### GIVEN PASSAGE

<<<<

Cellular Reproduction

Role of Mitosis in Organisms

Mitosis is a fundamental process for growth, development, tissue repair, and asexual reproduction in multicellular organisms.

• Growth and Development: Mitosis increases cell number, allowing organisms to grow.

• Tissue Repair: Damaged tissues are replaced by new cells produced via mitosis.

• Asexual Reproduction: Some organisms reproduce by mitosis, producing genetically identical offspring.

Sexual vs. Asexual Reproduction

Organisms reproduce either sexually or asexually, each with distinct genetic outcomes.

• Asexual Reproduction: Offspring are genetically identical to the parent (clones).

• Sexual Reproduction: Involves fusion of gametes, resulting in genetically diverse offspring.

• Example: Bacteria reproduce asexually by binary fission; humans reproduce sexually.

• Binary fission- cell division by halving ( utilized by prokaryotic and some unicellular prokaryotic( ex amoeba , Paramecium)

• budding : cell division by producing a bud ( fungi, yeast and sponges)

Chromosome Structure and Terminology

Chromosomes are structures that carry genetic information. Key terms include:

• Centromere: Region where sister chromatids are joined.

• Chromatid: Each half of a duplicated chromosome.

• Homologous Chromosomes: Chromosome pairs with the same genes but possibly different alleles.

• Sister Chromatids: Identical copies formed during DNA replication.

Cell Cycle Phases

The cell cycle consists of interphase (G1, S, G2) and mitotic phase (mitosis and cytokinesis).

• G1 Phase: Cell growth.

• S Phase: DNA replication.

• G2 Phase: Preparation for mitosis.

• Mitosis: Division of the nucleus.

• Cytokinesis: Division of the cytoplasm.

Mitosis Stages

Mitosis is divided into five stages:

• Prophase: Chromosomes condense, spindle forms.

>>>>

### RECORD SET
<<<<

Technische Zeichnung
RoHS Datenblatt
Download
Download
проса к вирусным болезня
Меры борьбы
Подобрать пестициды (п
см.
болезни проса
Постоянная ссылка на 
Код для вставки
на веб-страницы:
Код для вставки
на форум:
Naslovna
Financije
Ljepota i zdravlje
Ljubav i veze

>>>>
<<<<

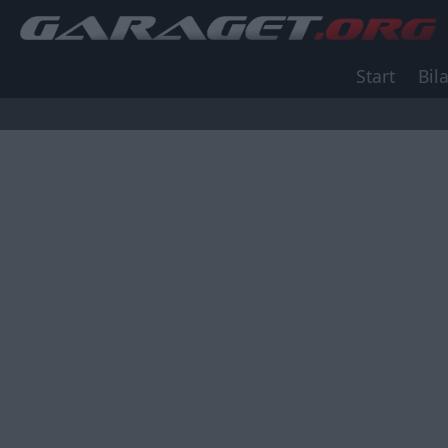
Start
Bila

>>>>
<<<<

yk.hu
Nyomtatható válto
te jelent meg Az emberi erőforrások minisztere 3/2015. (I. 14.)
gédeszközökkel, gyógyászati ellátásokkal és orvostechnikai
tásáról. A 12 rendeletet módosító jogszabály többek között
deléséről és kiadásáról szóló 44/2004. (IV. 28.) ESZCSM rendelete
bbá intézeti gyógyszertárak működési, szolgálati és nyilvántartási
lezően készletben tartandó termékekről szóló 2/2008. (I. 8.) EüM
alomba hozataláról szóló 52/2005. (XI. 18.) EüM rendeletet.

>>>>

### TASK BRIEF
Could you copy, word for word, the part of the cellular reproduction notes that opens with the words "Sexual vs. Asexual" and closes with "amoeba , Paramecium)"?

### RESPONSE AREA
Sexual vs. Asexual Reproduction

Organisms reproduce either sexually or asexually, each with distinct genetic outcomes.

• Asexual Reproduction: Offspring are genetically identical to the parent (clones).

• Sexual Reproduction: Involves fusion of gametes, resulting in genetically diverse offspring.

• Example: Bacteria reproduce asexually by binary fission; humans reproduce sexually.

• Binary fission- cell division by halving ( utilized by prokaryotic and some unicellular prokaryotic( ex amoeba , Paramecium)